DETALLES DEL PROBLEMA
Reproduce literalmente el pasaje del fragmento sobre el hastío comprendido entre "LA TRISTEZA" y "te es ajeno.", ambos inclusive.

Que la vida se tome la pena de matarme 
ya que yo no me tomo la pena de vivir, 

dice Manuel Machado, con un hastío del más puro tedio y que siempre he creído personificado en el Tediato de Cadalso.

Hay ganas de no tener ganas, Señor, 

escribe Vallejo resumiendo llanamente todo el existencialismo lírico desde, al menos, Quevedo. Desencanto que muestra este poema de María Sanz, en el que la aliteración paronomásica del primer verso conduce a un solipsismo heraclitiano cuyo yo íntimo, sentido como un desentendimiento de la existencia y de la propia vida, es el gozne sobre el que gira interminablemente la triste conciencia del vivir: 

LA TRISTEZA

Con el paso cansado de quien sabe
que va a ninguna parte, te disuelves
entre la muchedumbre. Tu deseo
sería conocer algún camino
que no tuviese fin, que no acabara
en otra despedida. Con el paso
del viento que se pierde entre los árboles,
vas y vuelves a ti, porque ya todo
lo humano y lo divino te es ajeno.

Textos fuente de documentos con formato
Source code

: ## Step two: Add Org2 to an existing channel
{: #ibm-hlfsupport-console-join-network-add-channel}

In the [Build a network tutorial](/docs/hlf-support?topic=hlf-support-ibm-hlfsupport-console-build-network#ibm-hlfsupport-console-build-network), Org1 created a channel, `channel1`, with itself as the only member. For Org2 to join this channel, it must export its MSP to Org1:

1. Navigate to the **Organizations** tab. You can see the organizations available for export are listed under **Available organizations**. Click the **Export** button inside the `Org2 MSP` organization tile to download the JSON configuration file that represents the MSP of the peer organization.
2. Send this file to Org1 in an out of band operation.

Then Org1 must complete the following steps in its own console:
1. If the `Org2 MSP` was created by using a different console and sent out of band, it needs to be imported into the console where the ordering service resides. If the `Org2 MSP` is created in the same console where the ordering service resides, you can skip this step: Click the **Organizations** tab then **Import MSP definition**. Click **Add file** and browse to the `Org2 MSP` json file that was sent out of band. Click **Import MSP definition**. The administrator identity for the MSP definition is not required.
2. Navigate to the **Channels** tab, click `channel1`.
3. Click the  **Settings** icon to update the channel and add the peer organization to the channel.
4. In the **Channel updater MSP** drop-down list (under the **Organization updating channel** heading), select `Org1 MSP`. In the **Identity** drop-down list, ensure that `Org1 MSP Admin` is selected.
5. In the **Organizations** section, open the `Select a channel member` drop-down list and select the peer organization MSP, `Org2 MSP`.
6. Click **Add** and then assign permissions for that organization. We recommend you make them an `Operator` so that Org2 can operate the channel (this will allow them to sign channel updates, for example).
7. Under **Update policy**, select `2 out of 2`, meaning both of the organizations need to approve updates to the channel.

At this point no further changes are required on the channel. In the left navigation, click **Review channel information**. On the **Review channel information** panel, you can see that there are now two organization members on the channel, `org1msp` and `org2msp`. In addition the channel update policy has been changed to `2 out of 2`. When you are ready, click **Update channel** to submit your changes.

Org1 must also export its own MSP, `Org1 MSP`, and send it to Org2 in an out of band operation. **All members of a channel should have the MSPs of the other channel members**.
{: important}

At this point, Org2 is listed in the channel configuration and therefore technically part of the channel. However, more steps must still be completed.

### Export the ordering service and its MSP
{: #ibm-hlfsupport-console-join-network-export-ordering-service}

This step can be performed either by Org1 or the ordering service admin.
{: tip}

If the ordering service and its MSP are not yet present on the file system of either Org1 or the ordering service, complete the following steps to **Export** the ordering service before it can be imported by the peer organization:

RESPUESTA REDACTADA
LA TRISTEZA

Con el paso cansado de quien sabe
que va a ninguna parte, te disuelves
entre la muchedumbre. Tu deseo
sería conocer algún camino
que no tuviese fin, que no acabara
en otra despedida. Con el paso
del viento que se pierde entre los árboles,
vas y vuelves a ti, porque ya todo
lo humano y lo divino te es ajeno.